Sorry, does not work for me. I still get "Too many Cores (12) for InterSystems IRIS Community License." when running "docker-compose build".
Please forgive me if I am mistaken but the "Without section" looks to me as if you do not have more than 8 cores with and without limitation.
I gave up to modify docker-compose.yml.
I commented out the last line of the Dockerfile:
# RUN iris start IRIS && iris session IRIS < /tmp/iris.script && iris stop IRIS quietly
Now I did a "docker-compose build" but because I did not start iris I did not get my "exceeded core limit" error.
But I got a "Successfully tagged objectscript-docker-template_iris:latest"
With this I could "docker run --name iris --cpuset-cpus=0-7 -d --publish 1972:1972 --publish 52773:52773 objectscript-docker-template_iris:latest"
In the same directory I did "docker exec -it iris bash"
Then you have to do a "iris session IRIS < /tmp/iris.script" and a "iris terminal IRIS"
Finally you can test it with "w ##class(dc.PackageSample.ObjectScript).Test()"
If you use Visual Studio Code you have to change your setting.json as follows:
{
"objectscript.conn" :{
"active": true,
"host": "127.0.0.1",
"port": 52773,
"username": "SuperUser",
"password": "SYS",
"ns": "USER"
}
}
One difference I see between your set up and mine is that I have aa AMD Ryzen 5 2600 Six-Core Processor 3.40 GHz and you have an Intel(R) Core(TM) i5-6500 CPU @ 3.20GHz.
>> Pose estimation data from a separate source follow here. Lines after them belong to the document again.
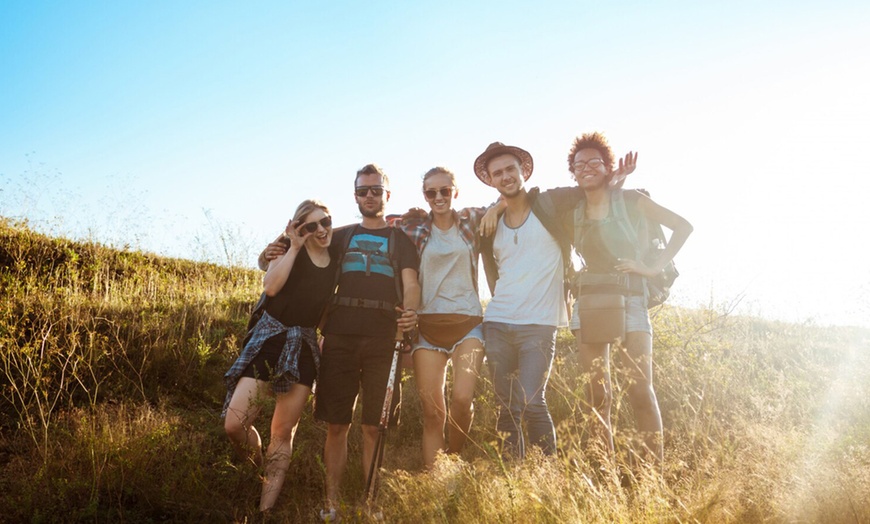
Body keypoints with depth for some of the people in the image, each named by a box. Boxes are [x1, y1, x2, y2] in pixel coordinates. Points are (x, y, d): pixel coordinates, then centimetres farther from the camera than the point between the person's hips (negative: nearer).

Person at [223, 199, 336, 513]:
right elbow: (271, 287, -18)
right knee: (234, 424, -9)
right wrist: (294, 247, -16)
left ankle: (266, 507, 15)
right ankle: (260, 470, 21)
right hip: (271, 336, -2)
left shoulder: (337, 260, 6)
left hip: (304, 345, 2)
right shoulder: (289, 250, -1)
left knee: (284, 432, 4)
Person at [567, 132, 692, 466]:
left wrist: (655, 267, -5)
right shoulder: (571, 212, 9)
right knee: (598, 393, 3)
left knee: (640, 388, -10)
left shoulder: (630, 201, 1)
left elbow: (683, 226, 2)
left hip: (630, 299, -3)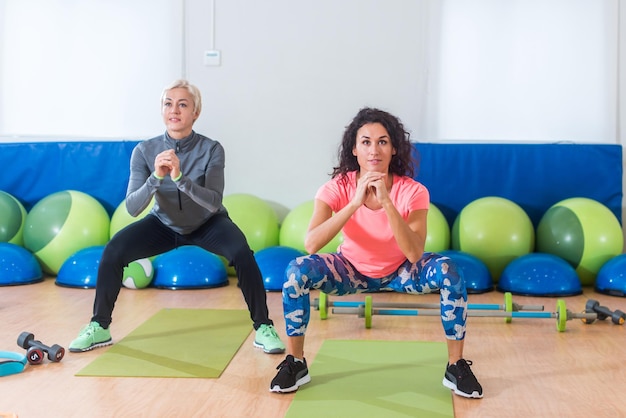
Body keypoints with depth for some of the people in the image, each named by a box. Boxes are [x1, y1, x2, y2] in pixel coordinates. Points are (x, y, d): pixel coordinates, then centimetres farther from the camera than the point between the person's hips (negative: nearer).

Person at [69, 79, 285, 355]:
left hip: (207, 223, -2)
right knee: (113, 251, -20)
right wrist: (156, 178, -41)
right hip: (164, 224, 2)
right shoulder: (144, 151, -20)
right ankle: (99, 328, -1)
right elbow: (132, 207, -24)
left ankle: (263, 328, -13)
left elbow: (214, 202, -33)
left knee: (242, 254, -30)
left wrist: (180, 178, -47)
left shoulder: (211, 149, -24)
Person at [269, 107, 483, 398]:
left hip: (399, 272, 0)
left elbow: (414, 255, -35)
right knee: (296, 271, -27)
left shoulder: (412, 191, -24)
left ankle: (456, 367, -11)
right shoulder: (337, 188, -23)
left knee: (448, 271, -29)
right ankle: (295, 364, -8)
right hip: (352, 271, 0)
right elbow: (310, 244, -36)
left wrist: (387, 202, -44)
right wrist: (355, 203, -44)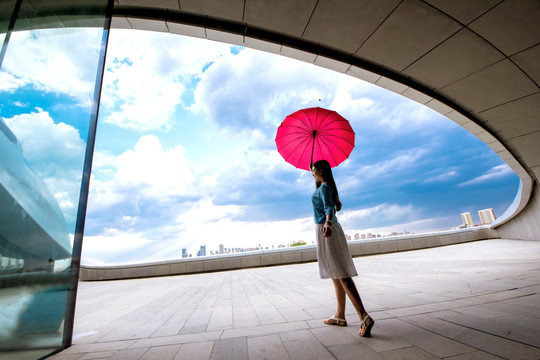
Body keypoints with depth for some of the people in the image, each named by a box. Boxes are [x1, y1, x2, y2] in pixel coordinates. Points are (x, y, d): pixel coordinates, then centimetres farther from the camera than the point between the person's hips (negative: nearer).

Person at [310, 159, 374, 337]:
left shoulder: (324, 187, -9)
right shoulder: (323, 187, 18)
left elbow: (329, 208, -25)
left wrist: (327, 223, -44)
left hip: (325, 230, -10)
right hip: (332, 230, 10)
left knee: (341, 275, -11)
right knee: (336, 275, 11)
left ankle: (364, 317, -11)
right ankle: (340, 316, 21)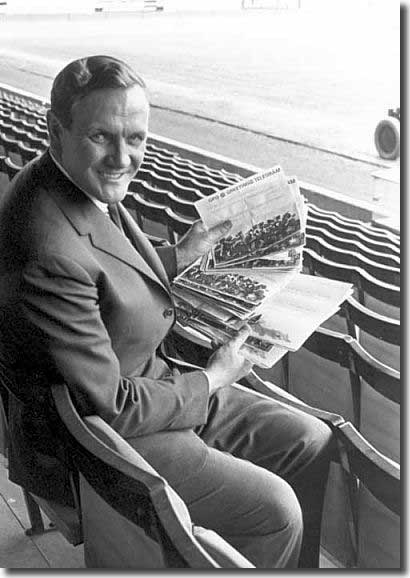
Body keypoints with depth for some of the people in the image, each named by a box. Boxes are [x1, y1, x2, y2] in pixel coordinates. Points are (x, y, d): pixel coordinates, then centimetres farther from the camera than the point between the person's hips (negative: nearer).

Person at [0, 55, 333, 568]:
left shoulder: (86, 187, -3)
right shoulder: (48, 255, -33)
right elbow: (110, 406, -26)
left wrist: (185, 252, 6)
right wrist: (211, 381, -13)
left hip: (147, 381, 9)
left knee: (314, 447, 7)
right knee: (274, 509, -9)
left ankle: (301, 567, 27)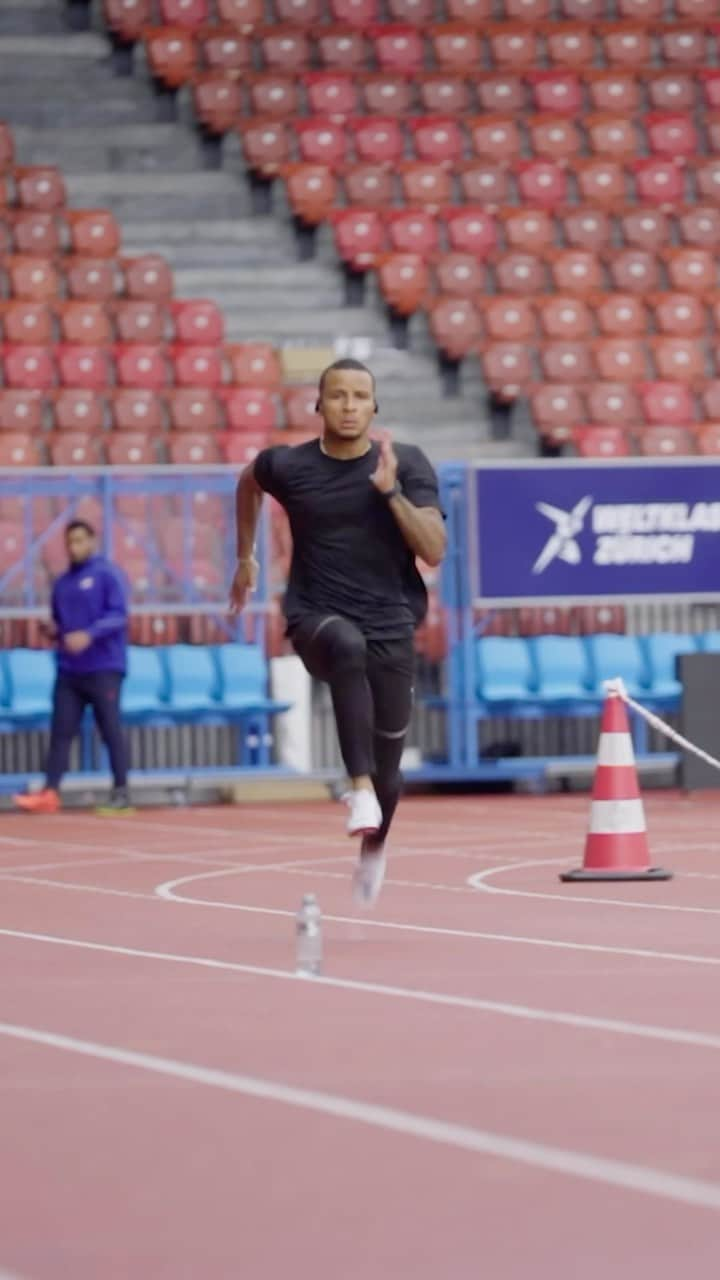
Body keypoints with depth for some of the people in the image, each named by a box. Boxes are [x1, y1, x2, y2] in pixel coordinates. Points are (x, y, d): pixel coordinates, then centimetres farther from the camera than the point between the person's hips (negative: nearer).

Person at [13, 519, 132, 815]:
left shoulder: (107, 575, -4)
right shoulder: (62, 583, 16)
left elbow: (118, 615, -13)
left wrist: (89, 635, -25)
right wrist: (53, 630, 0)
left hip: (103, 668, -6)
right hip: (68, 669, 6)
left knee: (111, 730, -4)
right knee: (61, 731, 0)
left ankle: (121, 794, 0)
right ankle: (50, 792, -2)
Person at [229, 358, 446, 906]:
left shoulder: (408, 465, -4)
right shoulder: (288, 465, -2)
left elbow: (434, 551, -11)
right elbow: (250, 481, 23)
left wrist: (390, 492, -21)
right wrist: (245, 557, 27)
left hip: (391, 626, 2)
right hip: (318, 619, -1)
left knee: (388, 765, 7)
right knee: (348, 646, -40)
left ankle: (374, 847, 41)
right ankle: (360, 787, -45)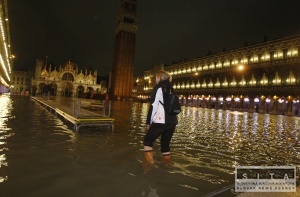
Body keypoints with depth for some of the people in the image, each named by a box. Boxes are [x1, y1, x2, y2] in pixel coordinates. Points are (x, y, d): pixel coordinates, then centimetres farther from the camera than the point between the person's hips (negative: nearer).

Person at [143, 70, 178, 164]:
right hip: (173, 121, 7)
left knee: (148, 140, 8)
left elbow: (153, 106, -8)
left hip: (161, 121, -7)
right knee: (165, 143, 16)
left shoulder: (158, 88, -2)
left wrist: (149, 121, -3)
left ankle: (149, 163, 2)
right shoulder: (171, 89, 18)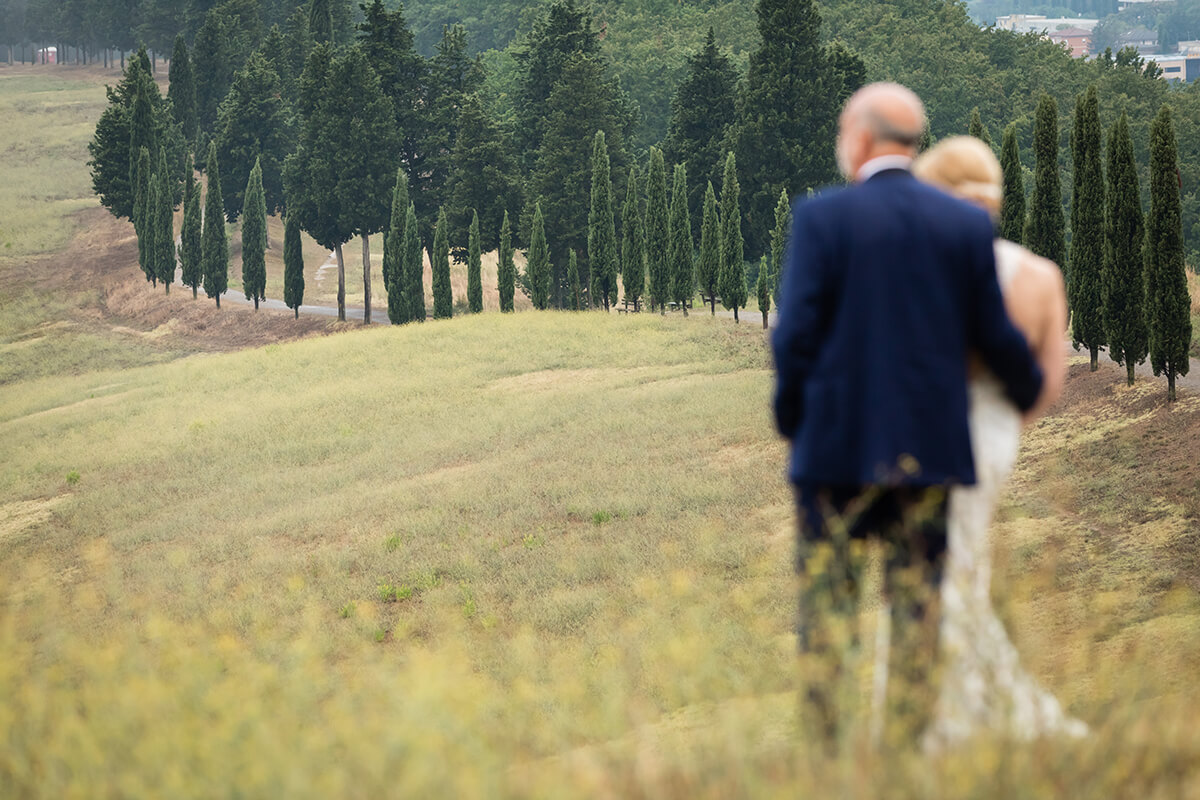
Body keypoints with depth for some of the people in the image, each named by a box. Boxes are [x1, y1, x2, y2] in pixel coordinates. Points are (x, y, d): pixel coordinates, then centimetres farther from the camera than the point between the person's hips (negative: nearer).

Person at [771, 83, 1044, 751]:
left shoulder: (822, 216, -7)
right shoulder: (968, 224, 2)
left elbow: (796, 333, -9)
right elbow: (995, 335, 4)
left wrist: (791, 419, 6)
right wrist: (1029, 390, 25)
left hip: (838, 444, -3)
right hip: (930, 445, 3)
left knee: (828, 597, 3)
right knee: (918, 598, 7)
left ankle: (822, 744, 0)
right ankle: (907, 743, 6)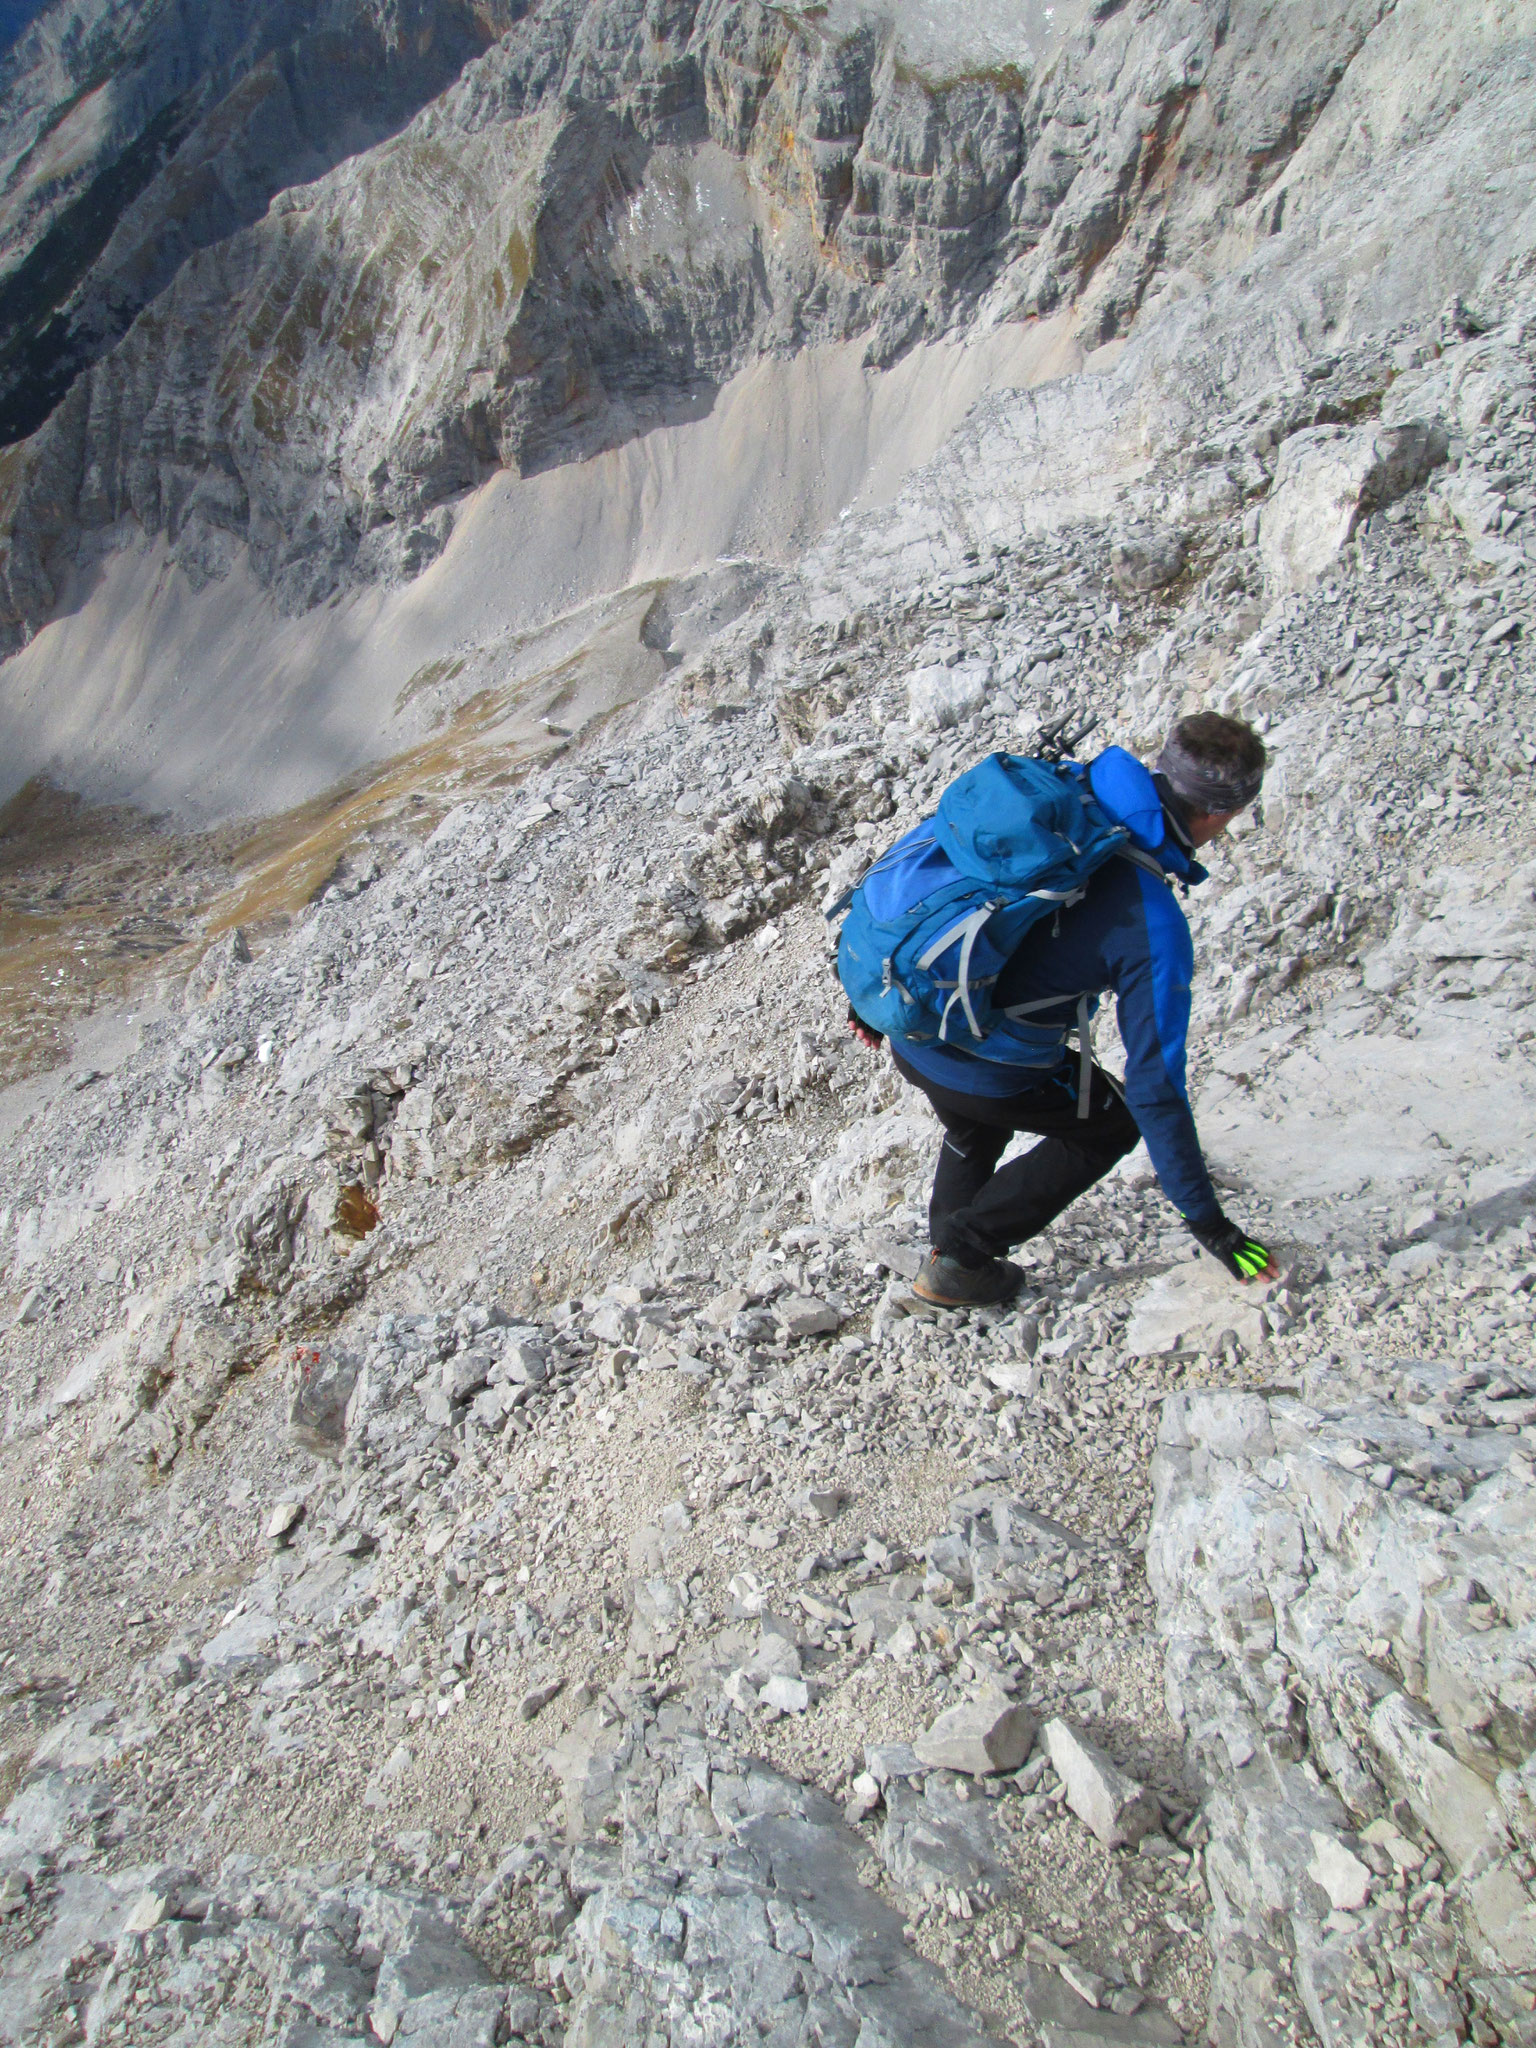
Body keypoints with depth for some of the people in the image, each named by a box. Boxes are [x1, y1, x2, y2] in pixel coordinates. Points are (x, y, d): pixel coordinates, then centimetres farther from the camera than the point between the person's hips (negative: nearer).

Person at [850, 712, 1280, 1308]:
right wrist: (1207, 1221, -4)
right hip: (984, 1073, -6)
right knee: (1115, 1122, 21)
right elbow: (1155, 1082, -16)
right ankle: (959, 1261, 18)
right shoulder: (1153, 926, -19)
I think its unlikely that Intel vs. AMD is the cause but who knows.
Could you go into more detail about the steps you took to use your Docker-Compose File? Did you use it with "docker-compose build" or "docker-compose up"?
I think that "docker-compose build" is ignoring the "cpuset: "0-1" while creating the docker iris image at my computer. Because you do not exeed 8 cores this would not be a problem for you and when you start the container it somehow starts to use this setting (as shown by your section "With this Limitation:").